Recorded data:
◆ ◆ ◆ ◆ ◆
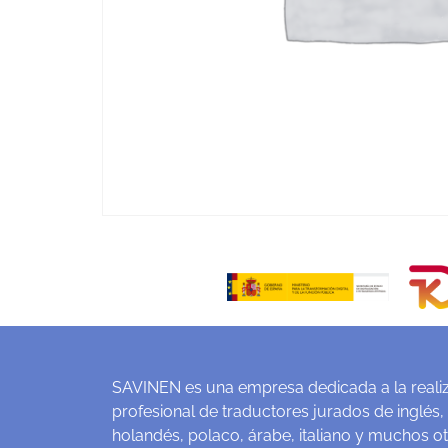
SAVINEN es una empresa dedicada a la realiz
profesional de traductores jurados de inglés,
holandés, polaco, árabe, italiano y muchos o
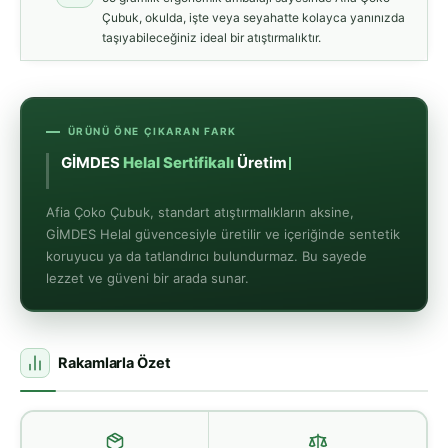
Çubuk, okulda, işte veya seyahatte kolayca yanınızda
taşıyabileceğiniz ideal bir atıştırmalıktır.
ÜRÜNÜ ÖNE ÇIKARAN FARK
GİMDES
Helal Sertifikalı
Üretim
Afia Çoko Çubuk, standart atıştırmalıkların aksine,
GİMDES Helal güvencesiyle üretilir ve içeriğinde sentetik
koruyucu ya da tatlandırıcı bulundurmaz. Bu sayede
lezzet ve güveni bir arada sunar.
Rakamlarla Özet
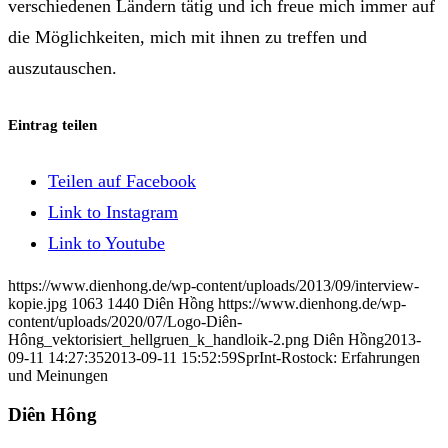
verschiedenen Ländern tätig und ich freue mich immer auf
die Möglichkeiten, mich mit ihnen zu treffen und
auszutauschen.
Eintrag teilen
Teilen auf Facebook
Link to Instagram
Link to Youtube
https://www.dienhong.de/wp-content/uploads/2013/09/interview-
kopie.jpg
1063
1440
Diên Hồng
https://www.dienhong.de/wp-
content/uploads/2020/07/Logo-Diên-
Hông_vektorisiert_hellgruen_k_handloik-2.png
Diên Hồng
2013-
09-11 14:27:35
2013-09-11 15:52:59
SprInt-Rostock: Erfahrungen
und Meinungen
Diên Hông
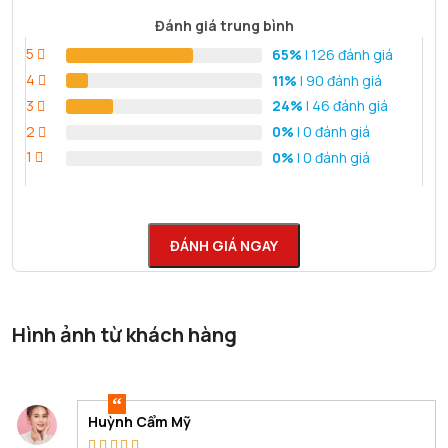
Đánh giá trung bình
5
65%
| 126 đánh giá
4
11%
| 90 đánh giá
3
24%
| 46 đánh giá
2
0%
| 0 đánh giá
1
0%
| 0 đánh giá
ĐÁNH GIÁ NGAY
Hình ảnh từ khách hàng
Huỳnh Cẩm Mỹ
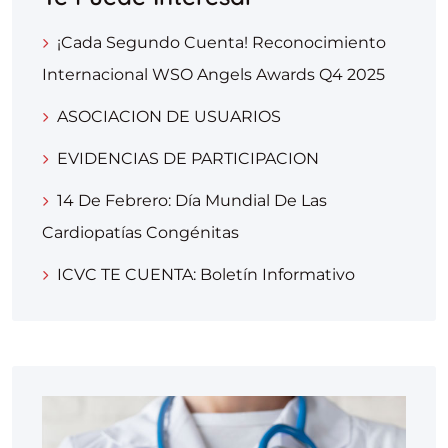
¡Cada Segundo Cuenta! Reconocimiento
Internacional WSO Angels Awards Q4 2025
ASOCIACION DE USUARIOS
EVIDENCIAS DE PARTICIPACION
14 De Febrero: Día Mundial De Las
Cardiopatías Congénitas
ICVC TE CUENTA: Boletín Informativo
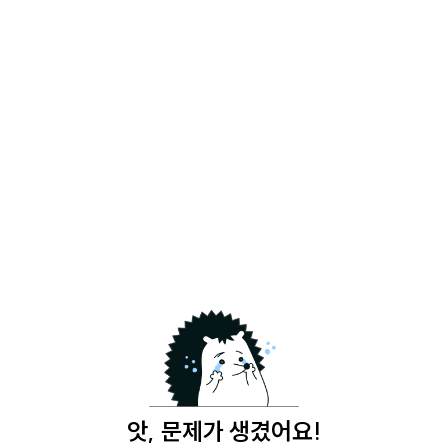
앗, 문제가 생겼어요!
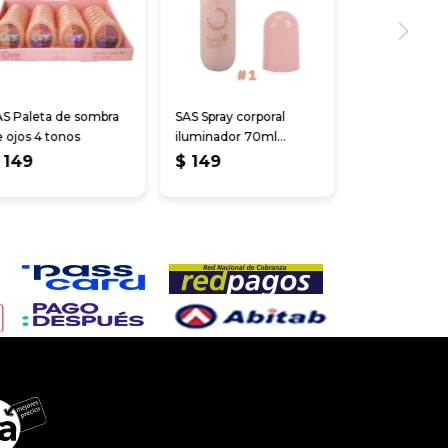
AS Paleta de sombra
SAS Spray corporal
 ojos 4 tonos
iluminador 70ml
(M2732)
149
$
149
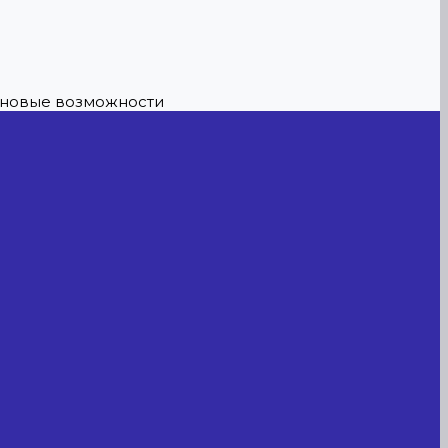
е новые возможности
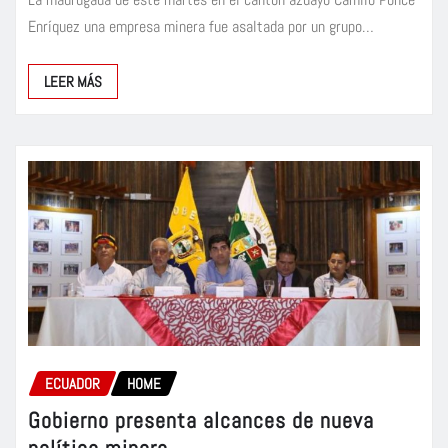
Enríquez una empresa minera fue asaltada por un grupo…
LEER MÁS
ECUADOR
HOME
Gobierno presenta alcances de nueva
política minera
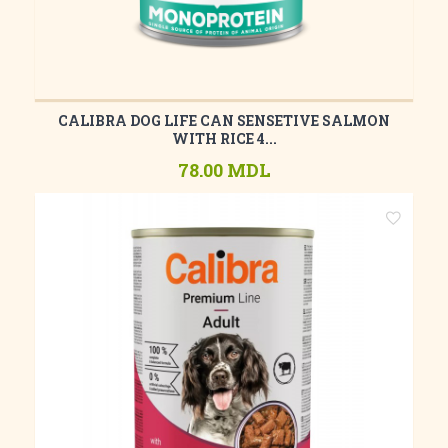
CALIBRA DOG LIFE CAN SENSETIVE SALMON
WITH RIСE 4...
78.00 MDL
◆ ◆ ◆ ◆ ◆
▶ [INSTRUCTIONS TO FOLLOW]:
The answer must consist of the entries above, reproduced word for word, without any pictures.

▶ [RESPONSE BELOW]:
SAVINEN es una empresa dedicada a la realiz
profesional de traductores jurados de inglés,
holandés, polaco, árabe, italiano y muchos o
Çubuk, okulda, işte veya seyahatte kolayca yanınızda
taşıyabileceğiniz ideal bir atıştırmalıktır.
ÜRÜNÜ ÖNE ÇIKARAN FARK
GİMDES
Helal Sertifikalı
Üretim
Afia Çoko Çubuk, standart atıştırmalıkların aksine,
GİMDES Helal güvencesiyle üretilir ve içeriğinde sentetik
koruyucu ya da tatlandırıcı bulundurmaz. Bu sayede
lezzet ve güveni bir arada sunar.
Rakamlarla Özet
verschiedenen Ländern tätig und ich freue mich immer auf
die Möglichkeiten, mich mit ihnen zu treffen und
auszutauschen.
Eintrag teilen
Teilen auf Facebook
Link to Instagram
Link to Youtube
https://www.dienhong.de/wp-content/uploads/2013/09/interview-
kopie.jpg
1063
1440
Diên Hồng
https://www.dienhong.de/wp-
content/uploads/2020/07/Logo-Diên-
Hông_vektorisiert_hellgruen_k_handloik-2.png
Diên Hồng
2013-
09-11 14:27:35
2013-09-11 15:52:59
SprInt-Rostock: Erfahrungen
und Meinungen
Diên Hông
Đánh giá trung bình
5
65%
| 126 đánh giá
4
11%
| 90 đánh giá
3
24%
| 46 đánh giá
2
0%
| 0 đánh giá
1
0%
| 0 đánh giá
ĐÁNH GIÁ NGAY
Hình ảnh từ khách hàng
Huỳnh Cẩm Mỹ
¡Cada Segundo Cuenta! Reconocimiento
Internacional WSO Angels Awards Q4 2025
ASOCIACION DE USUARIOS
EVIDENCIAS DE PARTICIPACION
14 De Febrero: Día Mundial De Las
Cardiopatías Congénitas
ICVC TE CUENTA: Boletín Informativo
앗, 문제가 생겼어요!
AS Paleta de sombra
SAS Spray corporal
 ojos 4 tonos
iluminador 70ml
(M2732)
149
$
149
е новые возможности
Enríquez una empresa minera fue asaltada por un grupo…
LEER MÁS
ECUADOR
HOME
Gobierno presenta alcances de nueva
política minera
CALIBRA DOG LIFE CAN SENSETIVE SALMON
WITH RIСE 4...
78.00 MDL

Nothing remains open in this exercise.